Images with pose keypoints
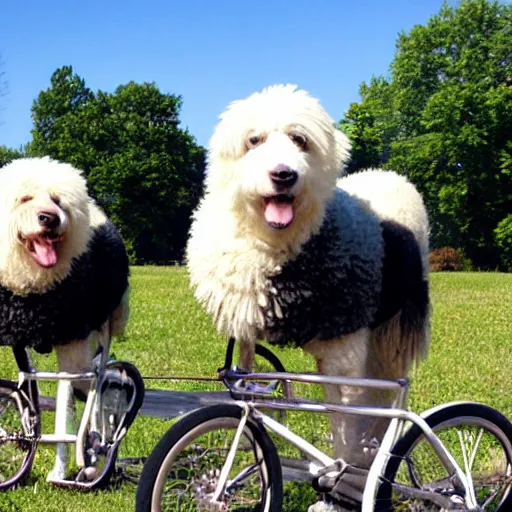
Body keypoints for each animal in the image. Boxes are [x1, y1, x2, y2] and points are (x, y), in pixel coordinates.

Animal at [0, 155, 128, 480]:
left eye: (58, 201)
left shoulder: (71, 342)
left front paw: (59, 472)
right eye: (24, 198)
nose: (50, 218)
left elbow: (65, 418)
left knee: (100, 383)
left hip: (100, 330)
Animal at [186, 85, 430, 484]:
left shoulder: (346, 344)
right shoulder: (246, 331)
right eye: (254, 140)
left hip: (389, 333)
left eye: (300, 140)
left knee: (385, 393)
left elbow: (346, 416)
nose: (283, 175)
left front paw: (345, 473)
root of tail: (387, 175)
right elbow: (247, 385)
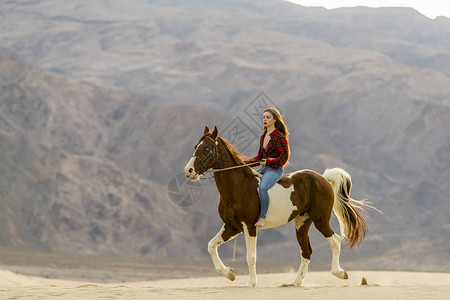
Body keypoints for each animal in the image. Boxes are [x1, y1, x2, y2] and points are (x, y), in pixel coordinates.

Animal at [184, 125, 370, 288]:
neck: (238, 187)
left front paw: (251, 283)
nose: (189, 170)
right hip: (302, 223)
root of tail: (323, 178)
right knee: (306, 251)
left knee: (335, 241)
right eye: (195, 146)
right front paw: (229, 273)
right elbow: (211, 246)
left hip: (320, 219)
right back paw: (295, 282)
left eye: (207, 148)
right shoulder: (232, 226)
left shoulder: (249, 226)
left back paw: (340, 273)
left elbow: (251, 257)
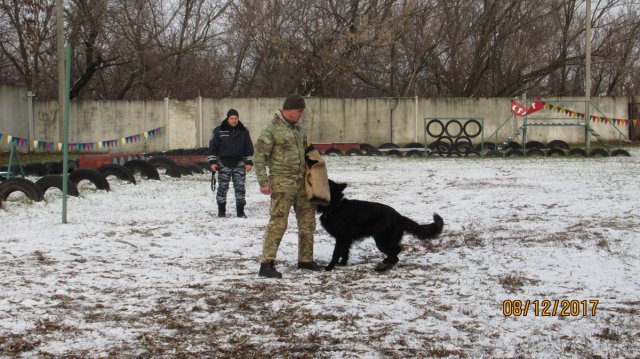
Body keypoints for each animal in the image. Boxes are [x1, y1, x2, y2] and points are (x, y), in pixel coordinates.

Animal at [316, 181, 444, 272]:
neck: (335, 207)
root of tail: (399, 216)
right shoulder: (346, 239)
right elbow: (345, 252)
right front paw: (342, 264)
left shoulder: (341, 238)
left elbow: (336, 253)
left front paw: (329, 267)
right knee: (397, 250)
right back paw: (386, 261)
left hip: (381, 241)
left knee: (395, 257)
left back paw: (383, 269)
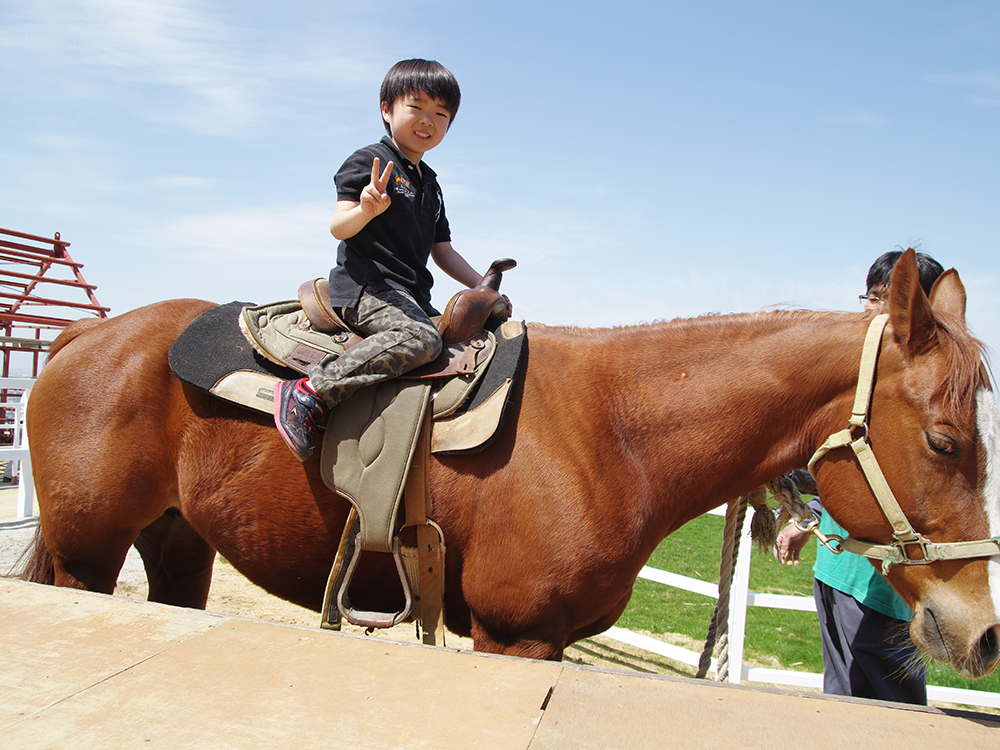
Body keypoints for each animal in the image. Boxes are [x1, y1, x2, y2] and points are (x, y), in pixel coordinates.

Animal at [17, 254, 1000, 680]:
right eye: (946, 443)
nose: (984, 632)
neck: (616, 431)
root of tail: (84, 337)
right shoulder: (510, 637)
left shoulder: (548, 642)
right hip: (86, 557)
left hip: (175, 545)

• **What you should do**: Up to and including the line that contains "nose: (50, 218)", print the records above exactly from their first line, without any pictures.

• **Response to this task**:
Body keypoints for each animal in the image. Boxes are [x1, y1, x2, y2] and points are (x, y), in pixel coordinates.

Animal at [0, 155, 128, 480]:
left eye: (58, 201)
left shoulder: (71, 342)
left front paw: (59, 472)
right eye: (24, 198)
nose: (50, 218)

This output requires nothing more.